__Records shown__:
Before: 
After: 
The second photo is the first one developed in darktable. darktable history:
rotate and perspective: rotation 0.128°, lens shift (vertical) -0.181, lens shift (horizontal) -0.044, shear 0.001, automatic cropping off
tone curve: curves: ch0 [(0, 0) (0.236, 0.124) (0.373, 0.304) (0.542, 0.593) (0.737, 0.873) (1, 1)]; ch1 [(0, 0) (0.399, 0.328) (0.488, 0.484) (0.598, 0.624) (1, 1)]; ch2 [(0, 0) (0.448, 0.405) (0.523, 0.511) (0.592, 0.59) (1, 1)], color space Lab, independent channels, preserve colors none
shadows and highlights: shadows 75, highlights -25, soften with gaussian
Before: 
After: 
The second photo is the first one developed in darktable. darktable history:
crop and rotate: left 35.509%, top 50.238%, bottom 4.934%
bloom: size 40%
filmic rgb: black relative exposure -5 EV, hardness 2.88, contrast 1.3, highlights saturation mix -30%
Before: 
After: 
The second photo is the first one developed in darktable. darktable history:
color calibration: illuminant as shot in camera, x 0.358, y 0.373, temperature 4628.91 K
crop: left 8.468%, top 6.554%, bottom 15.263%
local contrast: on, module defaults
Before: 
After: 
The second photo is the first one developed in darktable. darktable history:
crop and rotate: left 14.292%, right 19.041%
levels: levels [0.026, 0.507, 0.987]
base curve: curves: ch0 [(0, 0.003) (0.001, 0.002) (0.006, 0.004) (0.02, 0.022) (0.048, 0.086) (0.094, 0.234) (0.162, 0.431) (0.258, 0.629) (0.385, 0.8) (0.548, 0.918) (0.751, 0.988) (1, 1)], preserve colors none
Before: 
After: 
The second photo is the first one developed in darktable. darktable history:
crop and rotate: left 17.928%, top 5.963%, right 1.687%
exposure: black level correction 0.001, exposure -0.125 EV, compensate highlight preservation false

__Task to complete__:
Please arrange the listing from its first line through the line containing "rotate and perspective: rotation" as a Markdown table with the columns Number and Line, leaving out any blank lines.

__The solution__:
| Number | Line |
|---|---|
| 1 | Before:  |
| 2 | After:  |
| 3 | The second photo is the first one developed in darktable. darktable history: |
| 4 | rotate and perspective: rotation 0.128°, lens shift (vertical) -0.181, lens shift (horizontal) -0.044, shear 0.001, automatic cropping off |